> Directions for this task:
Please duplicate every line of the listing below, character for character.

Dataset entries
□ □ □ □
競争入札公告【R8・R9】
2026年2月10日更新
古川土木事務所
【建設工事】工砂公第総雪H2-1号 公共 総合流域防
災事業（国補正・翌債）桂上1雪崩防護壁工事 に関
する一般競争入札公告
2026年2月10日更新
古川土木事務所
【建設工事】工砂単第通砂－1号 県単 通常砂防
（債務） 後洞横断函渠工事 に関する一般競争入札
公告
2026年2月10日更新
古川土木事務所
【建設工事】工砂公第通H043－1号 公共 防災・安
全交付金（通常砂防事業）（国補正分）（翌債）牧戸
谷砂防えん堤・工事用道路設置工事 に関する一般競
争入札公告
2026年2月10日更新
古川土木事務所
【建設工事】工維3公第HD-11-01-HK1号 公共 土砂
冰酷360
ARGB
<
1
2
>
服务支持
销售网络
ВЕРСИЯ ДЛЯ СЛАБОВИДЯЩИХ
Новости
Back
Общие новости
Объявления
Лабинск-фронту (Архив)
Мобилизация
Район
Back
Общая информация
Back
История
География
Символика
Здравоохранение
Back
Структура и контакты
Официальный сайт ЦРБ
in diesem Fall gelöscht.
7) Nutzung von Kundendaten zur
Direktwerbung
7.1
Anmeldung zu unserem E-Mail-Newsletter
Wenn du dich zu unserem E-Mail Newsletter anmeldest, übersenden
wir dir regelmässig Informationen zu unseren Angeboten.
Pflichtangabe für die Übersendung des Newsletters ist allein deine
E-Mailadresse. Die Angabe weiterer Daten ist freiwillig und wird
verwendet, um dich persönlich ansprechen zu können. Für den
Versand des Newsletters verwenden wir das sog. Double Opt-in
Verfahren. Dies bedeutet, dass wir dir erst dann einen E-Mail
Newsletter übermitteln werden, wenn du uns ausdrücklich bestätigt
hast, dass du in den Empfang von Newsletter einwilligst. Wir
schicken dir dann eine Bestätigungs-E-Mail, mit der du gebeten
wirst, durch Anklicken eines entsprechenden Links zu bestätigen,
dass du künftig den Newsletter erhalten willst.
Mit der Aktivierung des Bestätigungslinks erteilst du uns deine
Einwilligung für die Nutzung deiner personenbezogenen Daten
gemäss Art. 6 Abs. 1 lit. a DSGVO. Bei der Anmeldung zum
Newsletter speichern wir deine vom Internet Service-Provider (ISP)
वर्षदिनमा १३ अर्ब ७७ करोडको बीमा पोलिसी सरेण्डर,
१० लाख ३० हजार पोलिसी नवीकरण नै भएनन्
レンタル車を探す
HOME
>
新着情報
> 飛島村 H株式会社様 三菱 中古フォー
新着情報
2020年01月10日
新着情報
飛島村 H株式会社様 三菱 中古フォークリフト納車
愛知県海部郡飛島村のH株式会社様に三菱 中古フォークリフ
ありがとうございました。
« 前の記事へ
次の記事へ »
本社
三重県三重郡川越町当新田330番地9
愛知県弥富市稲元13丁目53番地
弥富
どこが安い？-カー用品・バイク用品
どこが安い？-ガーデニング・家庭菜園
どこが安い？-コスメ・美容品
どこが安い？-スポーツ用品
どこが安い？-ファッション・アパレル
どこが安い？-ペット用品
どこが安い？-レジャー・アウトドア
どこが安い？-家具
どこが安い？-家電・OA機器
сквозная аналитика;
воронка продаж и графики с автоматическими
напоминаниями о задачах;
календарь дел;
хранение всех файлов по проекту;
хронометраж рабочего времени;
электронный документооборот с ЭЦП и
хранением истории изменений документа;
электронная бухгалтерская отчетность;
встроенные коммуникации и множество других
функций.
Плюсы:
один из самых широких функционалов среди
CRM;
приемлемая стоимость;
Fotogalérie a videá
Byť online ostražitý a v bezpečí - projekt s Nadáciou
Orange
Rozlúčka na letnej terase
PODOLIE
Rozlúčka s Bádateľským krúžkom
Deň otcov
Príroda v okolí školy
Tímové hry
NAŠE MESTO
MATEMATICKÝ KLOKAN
□ □ □ □
> Output below:
競争入札公告【R8・R9】
2026年2月10日更新
古川土木事務所
【建設工事】工砂公第総雪H2-1号 公共 総合流域防
災事業（国補正・翌債）桂上1雪崩防護壁工事 に関
する一般競争入札公告
2026年2月10日更新
古川土木事務所
【建設工事】工砂単第通砂－1号 県単 通常砂防
（債務） 後洞横断函渠工事 に関する一般競争入札
公告
2026年2月10日更新
古川土木事務所
【建設工事】工砂公第通H043－1号 公共 防災・安
全交付金（通常砂防事業）（国補正分）（翌債）牧戸
谷砂防えん堤・工事用道路設置工事 に関する一般競
争入札公告
2026年2月10日更新
古川土木事務所
【建設工事】工維3公第HD-11-01-HK1号 公共 土砂
冰酷360
ARGB
<
1
2
>
服务支持
销售网络
ВЕРСИЯ ДЛЯ СЛАБОВИДЯЩИХ
Новости
Back
Общие новости
Объявления
Лабинск-фронту (Архив)
Мобилизация
Район
Back
Общая информация
Back
История
География
Символика
Здравоохранение
Back
Структура и контакты
Официальный сайт ЦРБ
in diesem Fall gelöscht.
7) Nutzung von Kundendaten zur
Direktwerbung
7.1
Anmeldung zu unserem E-Mail-Newsletter
Wenn du dich zu unserem E-Mail Newsletter anmeldest, übersenden
wir dir regelmässig Informationen zu unseren Angeboten.
Pflichtangabe für die Übersendung des Newsletters ist allein deine
E-Mailadresse. Die Angabe weiterer Daten ist freiwillig und wird
verwendet, um dich persönlich ansprechen zu können. Für den
Versand des Newsletters verwenden wir das sog. Double Opt-in
Verfahren. Dies bedeutet, dass wir dir erst dann einen E-Mail
Newsletter übermitteln werden, wenn du uns ausdrücklich bestätigt
hast, dass du in den Empfang von Newsletter einwilligst. Wir
schicken dir dann eine Bestätigungs-E-Mail, mit der du gebeten
wirst, durch Anklicken eines entsprechenden Links zu bestätigen,
dass du künftig den Newsletter erhalten willst.
Mit der Aktivierung des Bestätigungslinks erteilst du uns deine
Einwilligung für die Nutzung deiner personenbezogenen Daten
gemäss Art. 6 Abs. 1 lit. a DSGVO. Bei der Anmeldung zum
Newsletter speichern wir deine vom Internet Service-Provider (ISP)
वर्षदिनमा १३ अर्ब ७७ करोडको बीमा पोलिसी सरेण्डर,
१० लाख ३० हजार पोलिसी नवीकरण नै भएनन्
レンタル車を探す
HOME
>
新着情報
> 飛島村 H株式会社様 三菱 中古フォー
新着情報
2020年01月10日
新着情報
飛島村 H株式会社様 三菱 中古フォークリフト納車
愛知県海部郡飛島村のH株式会社様に三菱 中古フォークリフ
ありがとうございました。
« 前の記事へ
次の記事へ »
本社
三重県三重郡川越町当新田330番地9
愛知県弥富市稲元13丁目53番地
弥富
どこが安い？-カー用品・バイク用品
どこが安い？-ガーデニング・家庭菜園
どこが安い？-コスメ・美容品
どこが安い？-スポーツ用品
どこが安い？-ファッション・アパレル
どこが安い？-ペット用品
どこが安い？-レジャー・アウトドア
どこが安い？-家具
どこが安い？-家電・OA機器
сквозная аналитика;
воронка продаж и графики с автоматическими
напоминаниями о задачах;
календарь дел;
хранение всех файлов по проекту;
хронометраж рабочего времени;
электронный документооборот с ЭЦП и
хранением истории изменений документа;
электронная бухгалтерская отчетность;
встроенные коммуникации и множество других
функций.
Плюсы:
один из самых широких функционалов среди
CRM;
приемлемая стоимость;
Fotogalérie a videá
Byť online ostražitý a v bezpečí - projekt s Nadáciou
Orange
Rozlúčka na letnej terase
PODOLIE
Rozlúčka s Bádateľským krúžkom
Deň otcov
Príroda v okolí školy
Tímové hry
NAŠE MESTO
MATEMATICKÝ KLOKAN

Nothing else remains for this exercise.